Murdoch stake in Rotana
February 24, 2010
Rotana Media, the broadcast and music group owned by Saudi billionaire Prince Alwaleed bin Talal, is selling a $70 million stake to News Corp. Rotana said that News Corp had agreed to buy a 9.09 per cent stake with an option to take this up to 18.18 per cent. The deal creates a cross shareholding with one of the biggest stakeholders in News Corp.
The move will mark News Corp's most significant investment so far in the Middle East. “This is a qualitative leap not just for Rotana but for the whole Arab world,” Alwaleed told a press conference. “We are set to gain deep experience from News Corp … on television, movie production and technology,” he said. “They own MySpace … We can learn from this, the new media field.”
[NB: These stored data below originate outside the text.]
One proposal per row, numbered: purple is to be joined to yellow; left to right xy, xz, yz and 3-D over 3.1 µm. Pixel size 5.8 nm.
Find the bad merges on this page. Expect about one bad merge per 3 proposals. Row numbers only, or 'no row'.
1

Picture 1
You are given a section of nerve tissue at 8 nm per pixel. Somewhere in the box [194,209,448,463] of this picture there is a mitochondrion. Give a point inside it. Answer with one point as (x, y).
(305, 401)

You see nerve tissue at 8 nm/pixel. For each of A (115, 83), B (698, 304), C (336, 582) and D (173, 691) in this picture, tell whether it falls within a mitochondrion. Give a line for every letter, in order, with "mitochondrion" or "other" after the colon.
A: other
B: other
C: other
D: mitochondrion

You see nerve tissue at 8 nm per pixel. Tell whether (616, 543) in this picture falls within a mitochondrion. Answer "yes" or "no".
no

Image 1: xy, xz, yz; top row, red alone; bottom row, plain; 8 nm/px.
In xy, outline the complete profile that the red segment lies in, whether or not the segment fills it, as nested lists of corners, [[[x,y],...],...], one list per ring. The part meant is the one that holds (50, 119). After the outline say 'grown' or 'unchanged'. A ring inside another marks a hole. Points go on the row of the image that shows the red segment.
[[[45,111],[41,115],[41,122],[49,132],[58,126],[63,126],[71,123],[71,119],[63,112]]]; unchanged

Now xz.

The acquisition will also ties Murdoch closer to one of their most important shareholders. Alwaleed's Kingdom Holdings owns 7 per cent of News Corp's class B stock and is the largest shareholder outside the Murdoch family. Alwaleed is not on News Corp's board of directors, but last month anointed James Murdoch as his father's eventual successor. “If he [Rupert Murdoch] doesn't appoint him, I'll be the first one to nominate him to be the successor.”
Rotana owns a variety of media assets from an online music video on demand site modelled on Hulu, to a large library of music from the region. It already shows programming from News Corp's Fox channels in Saudi Arabia through its free-to-air television network.